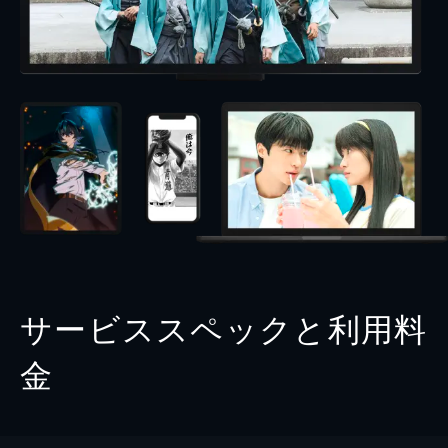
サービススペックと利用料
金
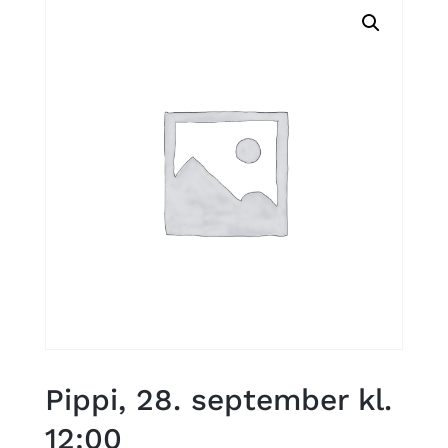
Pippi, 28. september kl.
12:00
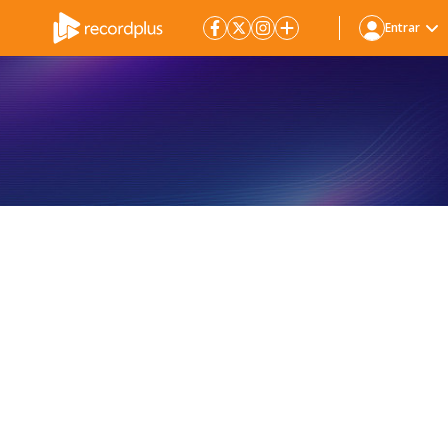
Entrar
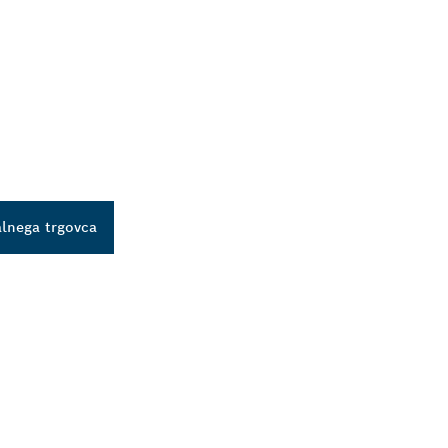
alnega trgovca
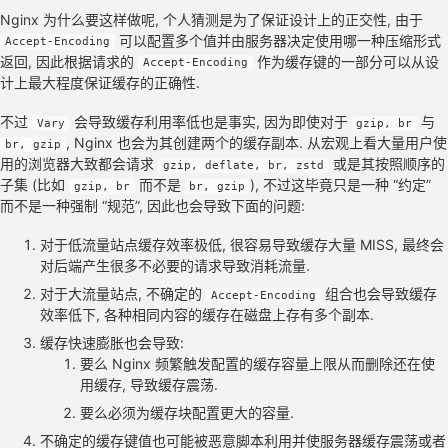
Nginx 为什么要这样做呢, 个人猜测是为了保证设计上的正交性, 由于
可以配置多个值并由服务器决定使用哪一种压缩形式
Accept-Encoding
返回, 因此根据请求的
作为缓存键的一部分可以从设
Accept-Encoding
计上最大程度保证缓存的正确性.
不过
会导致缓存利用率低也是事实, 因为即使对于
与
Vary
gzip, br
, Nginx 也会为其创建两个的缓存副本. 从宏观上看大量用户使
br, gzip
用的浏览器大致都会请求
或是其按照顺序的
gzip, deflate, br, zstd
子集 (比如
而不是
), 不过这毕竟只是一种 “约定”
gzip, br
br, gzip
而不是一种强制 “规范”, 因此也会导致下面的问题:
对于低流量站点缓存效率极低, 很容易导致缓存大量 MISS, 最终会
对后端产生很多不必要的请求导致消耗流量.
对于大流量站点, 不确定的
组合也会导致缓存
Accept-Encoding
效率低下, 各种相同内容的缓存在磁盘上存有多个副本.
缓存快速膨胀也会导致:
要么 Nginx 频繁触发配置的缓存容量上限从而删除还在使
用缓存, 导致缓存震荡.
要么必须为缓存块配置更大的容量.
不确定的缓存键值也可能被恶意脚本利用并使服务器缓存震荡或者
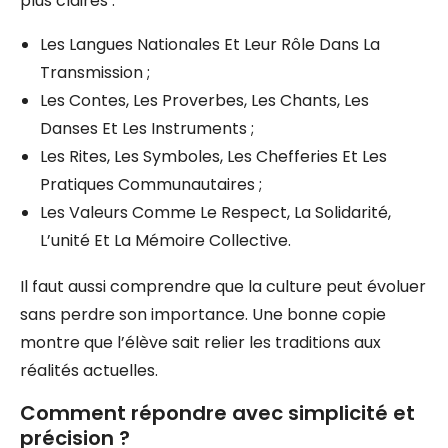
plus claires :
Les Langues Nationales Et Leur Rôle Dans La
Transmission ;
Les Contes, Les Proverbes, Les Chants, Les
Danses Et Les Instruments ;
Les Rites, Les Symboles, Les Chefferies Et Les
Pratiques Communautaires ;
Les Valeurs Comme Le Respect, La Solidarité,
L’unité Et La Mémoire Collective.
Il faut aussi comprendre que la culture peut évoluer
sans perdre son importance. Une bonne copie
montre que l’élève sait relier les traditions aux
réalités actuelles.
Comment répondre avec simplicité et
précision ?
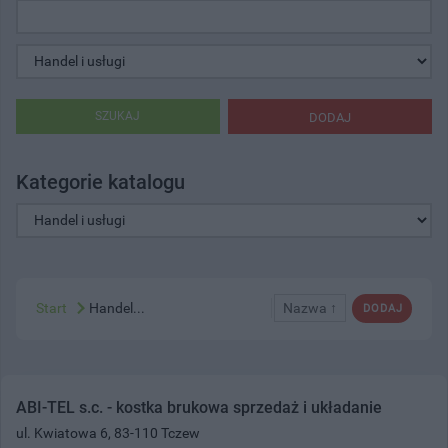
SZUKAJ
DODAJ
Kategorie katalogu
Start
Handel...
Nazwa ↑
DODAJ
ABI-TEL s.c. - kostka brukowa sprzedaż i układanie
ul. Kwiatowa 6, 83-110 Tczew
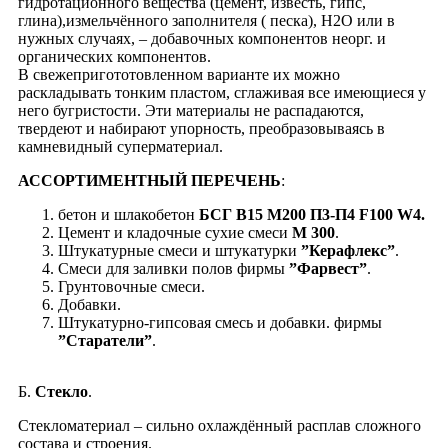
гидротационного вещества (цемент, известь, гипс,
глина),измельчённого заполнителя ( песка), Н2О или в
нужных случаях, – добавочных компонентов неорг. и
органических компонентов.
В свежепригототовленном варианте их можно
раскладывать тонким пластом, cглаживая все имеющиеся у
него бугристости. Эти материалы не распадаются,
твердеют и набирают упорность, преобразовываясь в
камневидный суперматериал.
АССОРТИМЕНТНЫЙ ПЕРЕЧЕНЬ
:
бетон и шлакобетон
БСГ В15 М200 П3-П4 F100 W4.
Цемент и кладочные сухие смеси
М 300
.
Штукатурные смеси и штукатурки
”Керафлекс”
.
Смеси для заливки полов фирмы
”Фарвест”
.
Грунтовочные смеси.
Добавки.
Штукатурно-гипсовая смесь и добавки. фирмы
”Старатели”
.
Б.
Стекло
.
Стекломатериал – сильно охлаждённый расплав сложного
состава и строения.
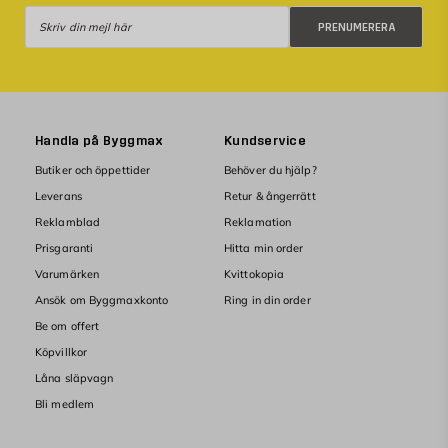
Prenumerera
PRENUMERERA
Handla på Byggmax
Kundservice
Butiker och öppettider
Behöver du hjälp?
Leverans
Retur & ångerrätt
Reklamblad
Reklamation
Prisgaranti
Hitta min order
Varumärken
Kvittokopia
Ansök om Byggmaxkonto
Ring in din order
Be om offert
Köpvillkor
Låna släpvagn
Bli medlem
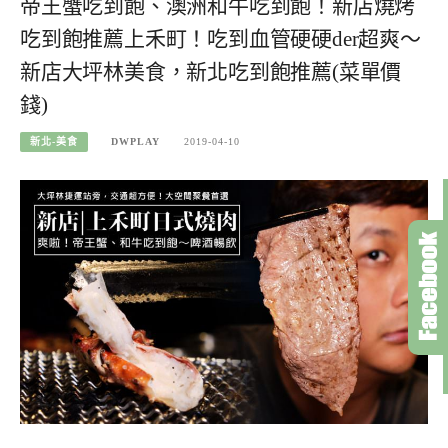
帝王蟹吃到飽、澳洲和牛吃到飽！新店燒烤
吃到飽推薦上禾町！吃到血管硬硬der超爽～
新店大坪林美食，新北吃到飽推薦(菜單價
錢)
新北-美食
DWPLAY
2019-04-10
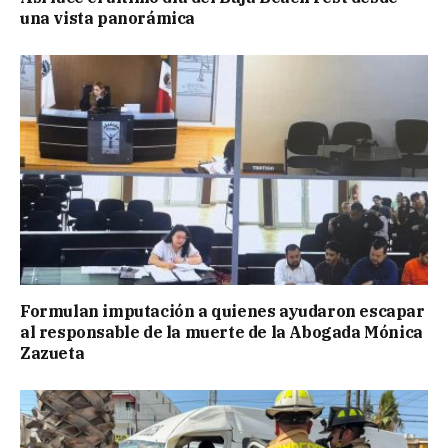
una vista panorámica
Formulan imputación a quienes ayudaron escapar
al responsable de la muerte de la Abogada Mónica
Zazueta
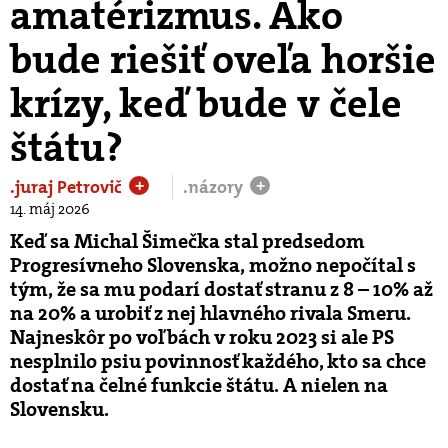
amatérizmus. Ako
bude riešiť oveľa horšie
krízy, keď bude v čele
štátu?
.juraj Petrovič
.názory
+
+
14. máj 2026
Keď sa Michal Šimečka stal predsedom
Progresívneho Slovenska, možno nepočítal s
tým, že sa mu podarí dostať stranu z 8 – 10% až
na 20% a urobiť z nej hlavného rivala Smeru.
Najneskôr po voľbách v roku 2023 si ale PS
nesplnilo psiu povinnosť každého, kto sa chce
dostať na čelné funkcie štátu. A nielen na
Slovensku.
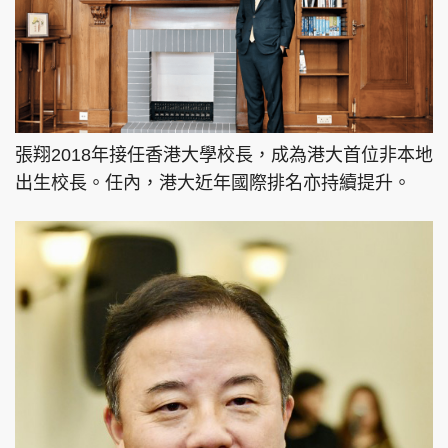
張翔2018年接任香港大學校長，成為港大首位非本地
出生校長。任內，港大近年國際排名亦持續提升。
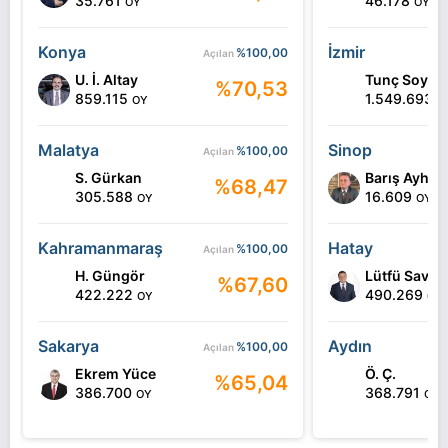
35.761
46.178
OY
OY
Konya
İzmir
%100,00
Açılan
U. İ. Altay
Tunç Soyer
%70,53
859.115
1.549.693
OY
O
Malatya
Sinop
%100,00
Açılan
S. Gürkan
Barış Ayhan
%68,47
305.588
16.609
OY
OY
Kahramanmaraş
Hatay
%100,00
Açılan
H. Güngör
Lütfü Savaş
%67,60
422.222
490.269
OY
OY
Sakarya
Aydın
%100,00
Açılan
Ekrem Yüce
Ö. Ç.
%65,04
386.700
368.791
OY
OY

• **Brief**
Write out word for word the lines above that run from the one with "Les Valeurs Comme" to the one with "нужных случаях, –". Include both end lines; exclude the images.

• **The completed task**
Les Valeurs Comme Le Respect, La Solidarité,
L’unité Et La Mémoire Collective.
Il faut aussi comprendre que la culture peut évoluer
sans perdre son importance. Une bonne copie
montre que l’élève sait relier les traditions aux
réalités actuelles.
Comment répondre avec simplicité et
précision ?
SZUKAJ
DODAJ
Kategorie katalogu
Start
Handel...
Nazwa ↑
DODAJ
ABI-TEL s.c. - kostka brukowa sprzedaż i układanie
ul. Kwiatowa 6, 83-110 Tczew
гидротационного вещества (цемент, известь, гипс,
глина),измельчённого заполнителя ( песка), Н2О или в
нужных случаях, – добавочных компонентов неорг. и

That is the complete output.